Quel regard portez-vous sur le coût de l’assainissement ?
L’assainissement est extrêmement coûteux. Construire un seul kilomètre de canalisation pour eaux usées représente un investissement considérable. Il est donc impératif de développer des systèmes d’assainissement adaptés aux réalités des villes et des territoires, pour les rendre attractifs, compétitifs et propices à l’investissement privé. L’urbanisation rapide et l’habitat spontané ont souvent été négligés dans les politiques d’aménagement du territoire, au détriment du développement durable. Depuis deux ans, nous œuvrons à renforcer les capacités des populations à s’adapter aux changements et à développer leur résilience, en capitalisant sur les savoirs endogènes. La recherche scientifique apporte une valeur ajoutée essentielle au développement. Mais tant que les chercheurs ne seront pas intégrés au cœur des décisions politiques et du processus de cocréation, cette contribution restera marginale. Il est urgent de constituer une masse critique d’experts pour accélérer le processus vers l’émergence à l’horizon 2050.

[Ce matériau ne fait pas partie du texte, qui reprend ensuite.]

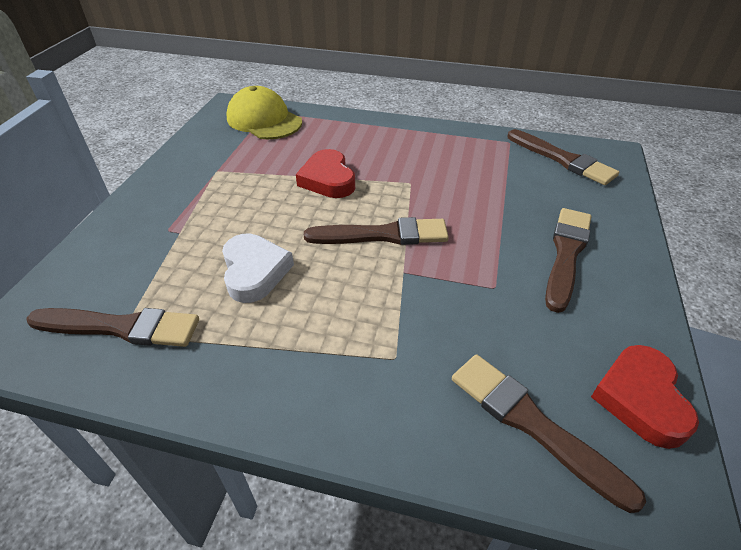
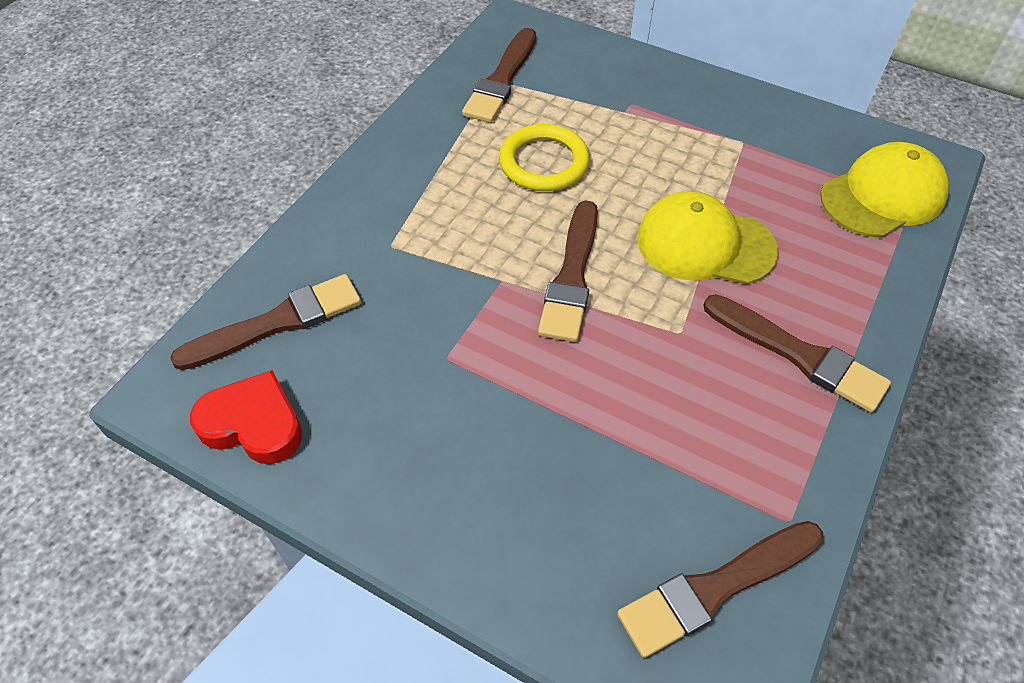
camera: 105 degrees right, 10 degrees up
(254, 271) = (544, 162): white heart -> yellow ring
(328, 179) = (705, 244): red heart -> yellow cap
(566, 254) = (474, 463): brown brush -> brown brush (798, 355)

Quelles sont vos perspectives ?
Nous collaborons étroitement avec les communautés pour analyser leur perception des politiques publiques, de leur élaboration à leur mise en œuvre, et veillons à ce que leurs besoins soient au centre des projets et programmes. Le développement du capital humain au Sénégal passe par une révision en profondeur de notre approche éducative. Le « génie sénégalais » existe, mais il faut lui offrir un cadre favorable pour s’exprimer. Le talent, lorsqu’il est conjugué à une éducation de base solide, à une formation professionnelle de qualité et à l’expérience, devient une véritable force. Il est essentiel de recentrer nos curricula sur nos valeurs fondamentales – religieuses, culturelles, spirituelles — tout en gardant une ouverture sur le monde. Le Sénégalais doit être fier de son identité, tout en étant capable de coopérer et de dialoguer à l’échelle internationale. Nous devons développer des formations courtes et ciblées, orientées vers les besoins du marché, les priorités du développement national et les exigences du secteur privé. Nous œuvrons également à offrir des opportunités concrètes aux jeunes diplômés. Nous collaborons avec toutes les universités publiques du Sénégal, et accueillons, chaque année, de nombreux étudiants dans nos projets, pour leur offrir une première immersion professionnelle et renforcer leur employabilité.